There is an art to being quiet, because silence is an eloquent language. Silence can be a balm of comfort or a roar of rage. Silence is the tranquility of a sunset or the charged stillness before a storm. A naturally quiet person is a very rare bird and that is not me. I’m a seagull and God is teaching me to be quiet.
Being Quiet in Discomfort
I wrote Friday about the lessons God teaches me when He makes me uncomfortable, and being silent is another one. When I am uncomfortable, I can only go on for a little while before the discomfort must be addressed. And I don’t mean that I have to address the person who’s making me uncomfortable; I mean that I have to figure out what’s happening to me, if it isn’t obvious. For example, if I’m behind a couple at the grocery checkout and they start arguing and the woman turns to me and says, “Don’t you just hate it when men (fill in the blank)?!” I know exactly why I’m uncomfortable in that situation. A total stranger just hit me in the face with her troubled marriage. That’s pretty straightforward. That’s not the uncomfortable that sits like a rock in my gut or a burn in my heart until I go to God.
I’m talking about the conversation that seems perfectly normal until you walk away and realize that you feel like you’ve tripped and fallen into a running wood chipper. Or the dinner party that you’ve looked forward to for weeks only to find that ten minutes in there’s a strange chaos at work that knocks you for a loop and makes any meaningful heart connection impossible. This is the uncomfortable that hits the very core of you and hides.
Being Quiet instead of Talking
All my life I’ve dealt with these gut-punches by talking it out. I usually found that if I talked about it enough then I could grasp the problem sufficiently to deal with it. But my goal pre-salvation was to right the listing ship of my comfort, not step into the Light that heals. I only ever dealt with things to the depth necessary to keep going. And being quiet is the enemy of a life lived in maintenance mode, so I talked.
God makes me uncomfortable to get my attention, but the only path to His solution is my being quiet. Now that I’m His, maintenance mode doesn’t work for me. It’s just not enough. So sooner or later – and it’s now sooner rather than later – I will choose to get quiet and wait for Him to speak to me. It’s not easy for me to discipline my tongue after a lifetime of chat-heavy tactics. God knows this, and He knows exactly how to deal with me.
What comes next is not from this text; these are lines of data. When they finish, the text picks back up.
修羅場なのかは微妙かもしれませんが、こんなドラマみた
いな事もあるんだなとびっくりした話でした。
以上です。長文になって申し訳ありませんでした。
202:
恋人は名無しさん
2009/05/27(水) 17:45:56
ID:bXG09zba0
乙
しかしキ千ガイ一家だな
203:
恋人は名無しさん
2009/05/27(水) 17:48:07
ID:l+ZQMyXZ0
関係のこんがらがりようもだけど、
Sometimes it’s “Thy rod and Thy staff they comfort me,” and sometimes it’s “Because His compassions fail not.”
The Art of Being Quiet
Being quiet is a choice and a discipline; it’s not merely the absence of words. If I am resentful and angry, then it may take a while for me to be quiet even though I’m not speaking. “Let be and be still and know that I am God”—this is the art of being quiet. I must silence my errant thoughts and breathe the hush of the Holy Spirit into my heart. Then I marshal my focus, honing in on God and God alone, gazing at Jesus until my whole being is quietly waiting on Him.
This is not natural to me and it is the hardest thing I’ve ever done. And make no mistake, without fierce motivation I will not be quiet. My motivation is love and that comes from Him. When I say I love God, I’m saying that I don’t work without Him. I need Him for everything. I can’t live this life without His voice, without His chastening, without His heart, without His eyes, without His forgiveness, without His mercy, without His LOVE. This isn’t gooey, giggly, teddy-bear-love. This is there-but-for-the-grace-of-God-go-I-love. This love grabs the outstretched Hand of God because one more wave will take me under for good. This is true love born of true need. That’s what I mean when I say I love God.
For God alone, O my soul, wait in silence, for my hope is from Him.
Psalm 62:5 ESV
Love motivates me to be quiet, and the rewards of that silence are so great that I find myself moved to more regularly pursue the divine art of being quiet.